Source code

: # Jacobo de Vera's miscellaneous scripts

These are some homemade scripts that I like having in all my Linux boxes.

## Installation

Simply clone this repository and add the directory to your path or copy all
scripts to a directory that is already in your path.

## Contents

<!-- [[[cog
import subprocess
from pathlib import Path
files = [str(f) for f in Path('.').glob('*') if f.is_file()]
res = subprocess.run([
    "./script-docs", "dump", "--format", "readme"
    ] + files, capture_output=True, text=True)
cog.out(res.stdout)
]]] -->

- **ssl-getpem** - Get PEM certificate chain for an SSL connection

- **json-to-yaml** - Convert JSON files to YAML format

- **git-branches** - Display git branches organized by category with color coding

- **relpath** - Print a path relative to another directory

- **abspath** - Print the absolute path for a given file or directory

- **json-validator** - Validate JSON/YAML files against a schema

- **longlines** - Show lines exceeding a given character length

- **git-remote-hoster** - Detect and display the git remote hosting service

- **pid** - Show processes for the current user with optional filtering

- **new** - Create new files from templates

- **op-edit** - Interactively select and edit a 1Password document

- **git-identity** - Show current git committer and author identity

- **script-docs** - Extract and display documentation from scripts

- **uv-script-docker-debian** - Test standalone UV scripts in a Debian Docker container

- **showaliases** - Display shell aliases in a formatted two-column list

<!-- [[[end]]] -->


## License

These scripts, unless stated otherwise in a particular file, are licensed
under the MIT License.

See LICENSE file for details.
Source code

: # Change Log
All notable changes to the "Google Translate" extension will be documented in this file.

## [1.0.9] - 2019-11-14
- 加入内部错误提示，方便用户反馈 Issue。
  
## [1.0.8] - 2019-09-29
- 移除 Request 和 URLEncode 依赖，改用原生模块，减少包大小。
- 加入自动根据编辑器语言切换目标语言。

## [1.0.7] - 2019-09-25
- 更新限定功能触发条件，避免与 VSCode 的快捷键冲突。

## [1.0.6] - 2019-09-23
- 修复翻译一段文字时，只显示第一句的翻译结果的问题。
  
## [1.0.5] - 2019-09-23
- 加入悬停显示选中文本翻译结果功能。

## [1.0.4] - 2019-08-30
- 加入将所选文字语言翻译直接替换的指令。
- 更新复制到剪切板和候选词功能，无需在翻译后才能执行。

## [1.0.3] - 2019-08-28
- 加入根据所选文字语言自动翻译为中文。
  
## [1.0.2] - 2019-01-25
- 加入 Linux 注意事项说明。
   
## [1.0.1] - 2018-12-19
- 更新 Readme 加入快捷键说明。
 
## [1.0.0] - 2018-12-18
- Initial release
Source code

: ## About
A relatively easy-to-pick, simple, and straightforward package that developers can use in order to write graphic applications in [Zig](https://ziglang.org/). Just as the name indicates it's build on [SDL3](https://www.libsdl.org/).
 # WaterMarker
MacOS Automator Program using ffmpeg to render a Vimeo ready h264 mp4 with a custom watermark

- - - - - - -

» EXERCISE DETAILS: Reproduce, character for character, only the lines of the preceding data that start at the line with "## [1.0.7] - 2019-09-25" and end at the line with "## [1.0.1] - 2018-12-19", both included.

» RESULT BELOW:
## [1.0.7] - 2019-09-25
- 更新限定功能触发条件，避免与 VSCode 的快捷键冲突。

## [1.0.6] - 2019-09-23
- 修复翻译一段文字时，只显示第一句的翻译结果的问题。
  
## [1.0.5] - 2019-09-23
- 加入悬停显示选中文本翻译结果功能。

## [1.0.4] - 2019-08-30
- 加入将所选文字语言翻译直接替换的指令。
- 更新复制到剪切板和候选词功能，无需在翻译后才能执行。

## [1.0.3] - 2019-08-28
- 加入根据所选文字语言自动翻译为中文。
  
## [1.0.2] - 2019-01-25
- 加入 Linux 注意事项说明。
   
## [1.0.1] - 2018-12-19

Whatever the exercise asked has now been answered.